Yeah, i know it was a dumb title but it describes where my life is going right now…My mom has had open heart surgery so all our family efforts were suddenly directed toward helping my mom, prepare for surgery, and helping my mom get through her hospital stay, and then help her recover at home successfully. I’ve got great help with my sisters and daughters, but this means a little adjustment for me.
I’m on the road back to a healthy lifestyle myself, after having worked in retail for 7 and 1/2 years. I had established a healthy eating plan (using my fitness pal ap), after trying Body by Vi (did not work…spent 1200 bucks), advocare…no…spent too much money with them too. I had some basic changes I was going to implement, such as “no food after 7 p.m., that had NOT been my habit while in retail. I also started taking an herb that was organic and did not do any weird things to my body but was an aid to my efforts. After that I added exercise. I’ve lost 23 pounds of fun retail weight gain…cause i had fun eating, but i’m tired of buying larger clothes and not feeling…peppy!
So when my mom had her heart surgery, i thought i was going to fall back..eat the wrong foods because I’m a stress eater, and not exercise, because there are times I can’t walk when there is no one here to be with her.
But God has been so wonderful and everything that I thought I would lack has not been lacking.

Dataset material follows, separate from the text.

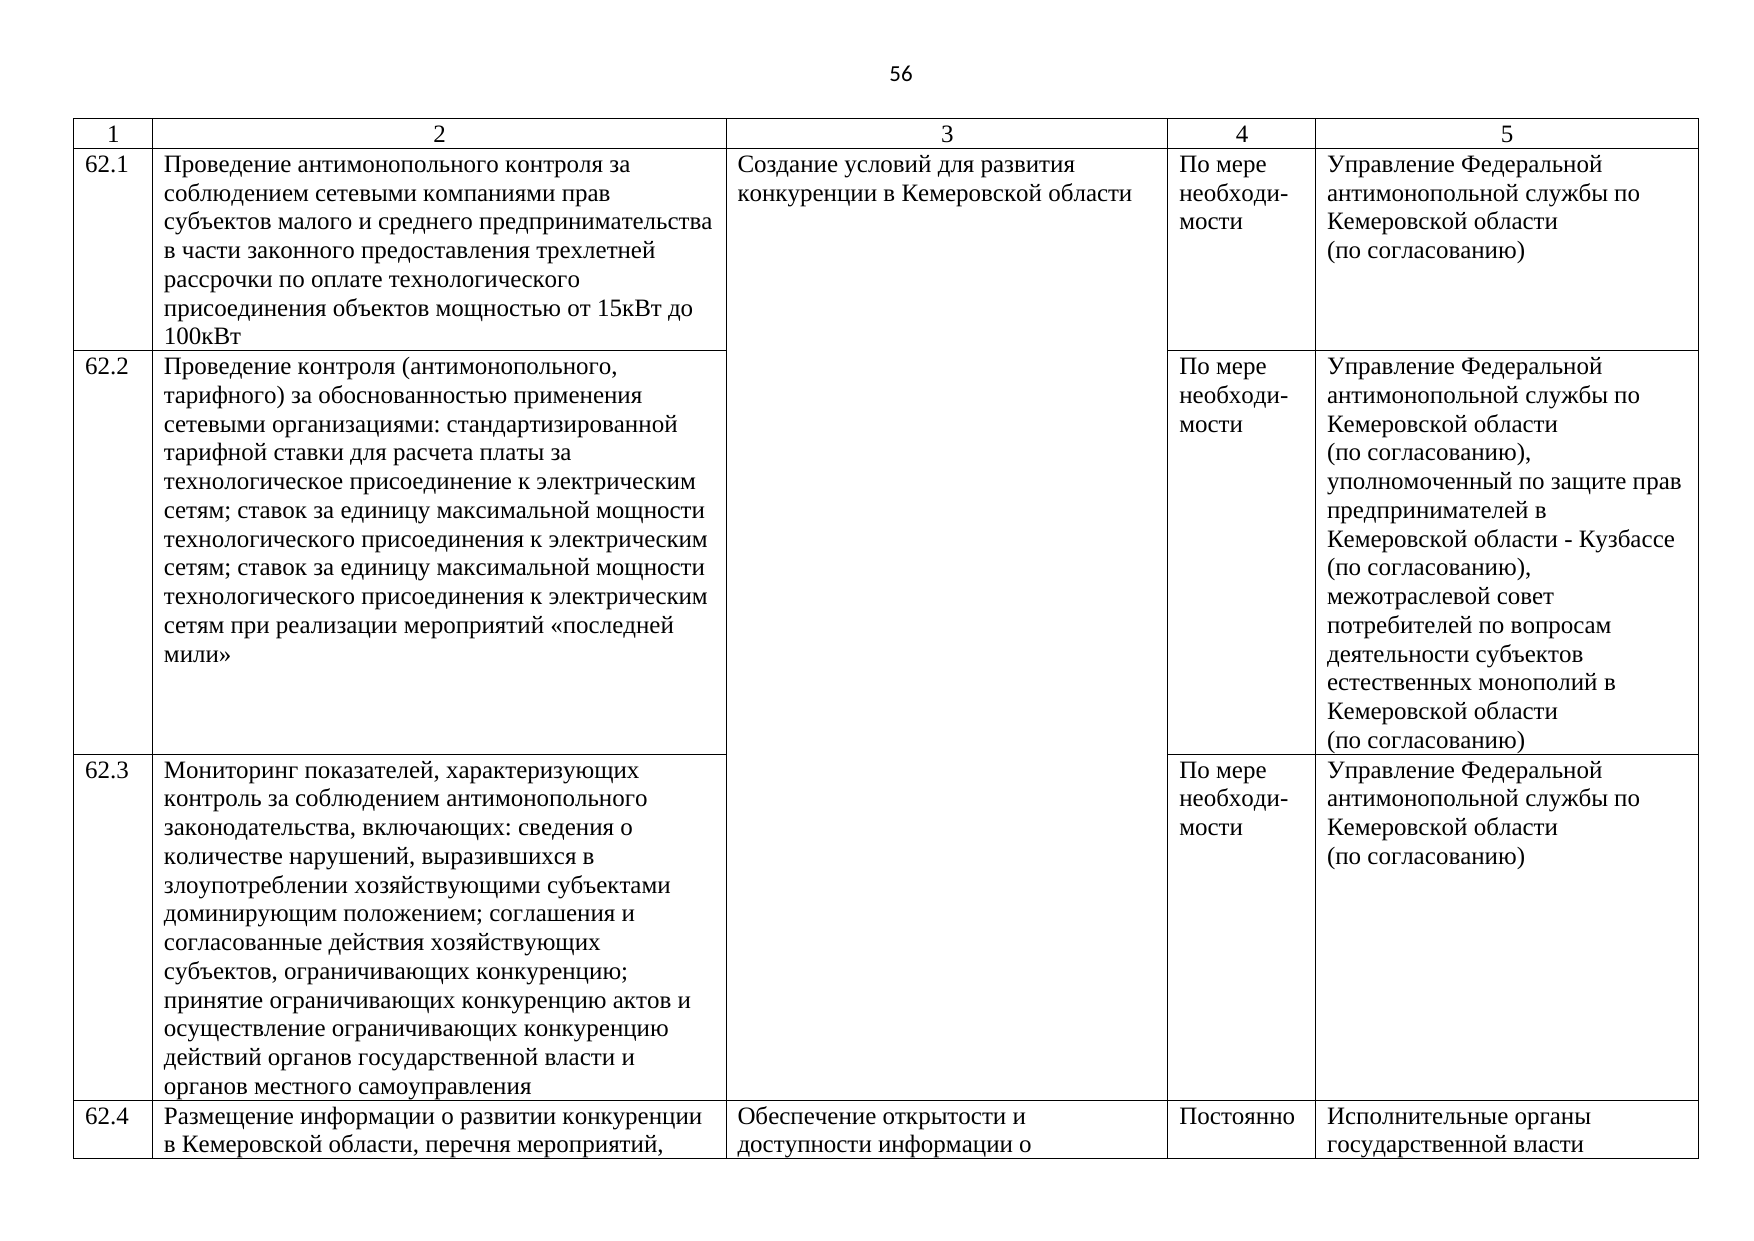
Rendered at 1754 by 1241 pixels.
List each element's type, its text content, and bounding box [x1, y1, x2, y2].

I’ve had to simplify, sure, but I’m exercising by walking up and down the street in from of my house while mom sleeps, and planning heart healthy meals which means I’m eating healthy!
I’m also very active in ministry, and would like to be more active, but right now I’m involved in a church plant of sorts, and also participate in a weekly group that is comprised of several churches coming together to discuss the Hebraic roots and where God seems to be leading His people to prepare for the acharit hayamim (perilous times).
I want to stay active, and I’m also a grandmother and want to spend as much times as possible getting to know these buggers! That is something i am learning a lot about and my mom has also taught me to look differently than I might have otherwise. One of the things she says is to not to become overly involved but “do what you can do”. You know, you can’t solve all problems. My grans are not really “problems” they are blessings, but I can see as they become teenagers that I will have to walk carefully to preserve my sanity and keep a cool head about me!
While I am “resting” I’m feasting on Hebrew and hebrew/Messianic songs. I’ve undertaken a personal project which is to memorize Psalm 19 in Hebrew. I’ve done 2 verses. Plus, there are several Hebrew/Messianic songs that interest me.
Thank You, Lord that I have the pleasure of slowing down, to do some things I’d like to do! Thank you that you are helping my Mom recuperate so well!